**TASK TO CARRY OUT:** Please copy the lines of the records word for word, starting at the line that contains "genus: Trimezia" and ending at the final line of the records.

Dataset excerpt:
============
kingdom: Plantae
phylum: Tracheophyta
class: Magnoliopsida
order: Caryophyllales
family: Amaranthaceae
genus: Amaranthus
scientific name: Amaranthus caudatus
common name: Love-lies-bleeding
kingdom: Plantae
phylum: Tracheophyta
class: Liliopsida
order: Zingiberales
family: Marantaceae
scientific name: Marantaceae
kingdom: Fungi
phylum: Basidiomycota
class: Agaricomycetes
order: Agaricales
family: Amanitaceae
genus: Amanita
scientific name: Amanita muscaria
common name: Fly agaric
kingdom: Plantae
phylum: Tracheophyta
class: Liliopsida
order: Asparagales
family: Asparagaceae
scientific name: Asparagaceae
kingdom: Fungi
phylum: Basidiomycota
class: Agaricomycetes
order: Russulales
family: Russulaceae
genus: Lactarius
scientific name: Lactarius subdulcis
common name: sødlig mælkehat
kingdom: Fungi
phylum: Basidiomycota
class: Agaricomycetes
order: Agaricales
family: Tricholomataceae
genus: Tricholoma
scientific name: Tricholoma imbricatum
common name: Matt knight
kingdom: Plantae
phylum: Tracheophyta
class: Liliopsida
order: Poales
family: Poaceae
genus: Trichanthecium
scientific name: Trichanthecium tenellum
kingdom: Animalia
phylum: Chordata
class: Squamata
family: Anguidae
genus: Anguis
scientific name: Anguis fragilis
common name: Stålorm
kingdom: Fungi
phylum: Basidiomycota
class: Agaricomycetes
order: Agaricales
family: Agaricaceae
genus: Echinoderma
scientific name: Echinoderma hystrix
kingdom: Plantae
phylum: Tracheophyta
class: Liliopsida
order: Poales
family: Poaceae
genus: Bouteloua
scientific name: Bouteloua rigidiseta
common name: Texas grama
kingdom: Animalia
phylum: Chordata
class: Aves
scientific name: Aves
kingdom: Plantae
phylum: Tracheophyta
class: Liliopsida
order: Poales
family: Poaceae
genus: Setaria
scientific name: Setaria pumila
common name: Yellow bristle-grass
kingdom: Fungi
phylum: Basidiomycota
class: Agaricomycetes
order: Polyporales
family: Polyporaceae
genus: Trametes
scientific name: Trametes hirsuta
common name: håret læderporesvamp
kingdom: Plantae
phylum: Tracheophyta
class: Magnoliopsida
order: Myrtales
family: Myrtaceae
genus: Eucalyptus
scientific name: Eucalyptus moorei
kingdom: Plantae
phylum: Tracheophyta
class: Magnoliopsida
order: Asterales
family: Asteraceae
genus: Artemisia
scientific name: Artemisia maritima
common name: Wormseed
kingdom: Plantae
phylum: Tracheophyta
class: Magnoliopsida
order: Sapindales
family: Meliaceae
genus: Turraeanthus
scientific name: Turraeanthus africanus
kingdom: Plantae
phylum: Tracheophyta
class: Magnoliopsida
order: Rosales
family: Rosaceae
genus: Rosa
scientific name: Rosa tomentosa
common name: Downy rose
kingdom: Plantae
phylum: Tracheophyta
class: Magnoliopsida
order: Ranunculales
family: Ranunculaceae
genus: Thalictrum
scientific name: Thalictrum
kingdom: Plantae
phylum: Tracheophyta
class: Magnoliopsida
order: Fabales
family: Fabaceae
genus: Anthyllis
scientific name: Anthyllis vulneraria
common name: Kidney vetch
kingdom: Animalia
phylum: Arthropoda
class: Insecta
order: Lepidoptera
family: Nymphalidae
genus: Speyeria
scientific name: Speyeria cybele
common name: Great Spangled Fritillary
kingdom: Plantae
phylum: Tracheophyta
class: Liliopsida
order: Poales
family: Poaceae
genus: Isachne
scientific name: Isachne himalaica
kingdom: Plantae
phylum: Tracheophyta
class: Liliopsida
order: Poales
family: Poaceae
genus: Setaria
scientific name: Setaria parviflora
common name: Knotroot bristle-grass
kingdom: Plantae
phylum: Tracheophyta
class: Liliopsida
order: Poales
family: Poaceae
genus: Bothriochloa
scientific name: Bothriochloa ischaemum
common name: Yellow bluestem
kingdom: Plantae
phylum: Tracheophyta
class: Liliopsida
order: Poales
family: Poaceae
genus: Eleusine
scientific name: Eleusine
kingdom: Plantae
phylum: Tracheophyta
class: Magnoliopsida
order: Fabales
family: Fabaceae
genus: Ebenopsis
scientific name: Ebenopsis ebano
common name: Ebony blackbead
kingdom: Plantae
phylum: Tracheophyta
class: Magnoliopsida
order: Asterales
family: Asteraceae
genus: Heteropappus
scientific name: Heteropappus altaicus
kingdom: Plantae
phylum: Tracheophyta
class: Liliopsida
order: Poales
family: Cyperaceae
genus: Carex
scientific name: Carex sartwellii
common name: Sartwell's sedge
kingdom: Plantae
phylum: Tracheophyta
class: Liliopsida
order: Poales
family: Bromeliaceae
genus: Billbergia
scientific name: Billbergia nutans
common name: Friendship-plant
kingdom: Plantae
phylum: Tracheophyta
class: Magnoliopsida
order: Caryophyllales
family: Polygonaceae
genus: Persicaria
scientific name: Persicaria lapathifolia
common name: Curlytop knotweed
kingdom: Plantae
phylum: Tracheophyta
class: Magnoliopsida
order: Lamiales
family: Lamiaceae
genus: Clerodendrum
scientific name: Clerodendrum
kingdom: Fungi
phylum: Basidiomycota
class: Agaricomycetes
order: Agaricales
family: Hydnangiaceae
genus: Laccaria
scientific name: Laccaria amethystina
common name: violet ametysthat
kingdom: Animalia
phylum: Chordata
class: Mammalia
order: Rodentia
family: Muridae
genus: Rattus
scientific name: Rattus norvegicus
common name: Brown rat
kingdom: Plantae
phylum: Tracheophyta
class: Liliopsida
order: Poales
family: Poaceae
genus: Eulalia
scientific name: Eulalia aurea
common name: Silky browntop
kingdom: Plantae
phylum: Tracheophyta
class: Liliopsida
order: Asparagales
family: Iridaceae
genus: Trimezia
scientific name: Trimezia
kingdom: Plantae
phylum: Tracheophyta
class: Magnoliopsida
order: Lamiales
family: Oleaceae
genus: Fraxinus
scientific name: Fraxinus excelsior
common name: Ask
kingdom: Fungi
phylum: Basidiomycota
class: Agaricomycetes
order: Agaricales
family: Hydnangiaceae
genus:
============
**FINISHED EXERCISE:**
genus: Trimezia
scientific name: Trimezia
kingdom: Plantae
phylum: Tracheophyta
class: Magnoliopsida
order: Lamiales
family: Oleaceae
genus: Fraxinus
scientific name: Fraxinus excelsior
common name: Ask
kingdom: Fungi
phylum: Basidiomycota
class: Agaricomycetes
order: Agaricales
family: Hydnangiaceae
genus:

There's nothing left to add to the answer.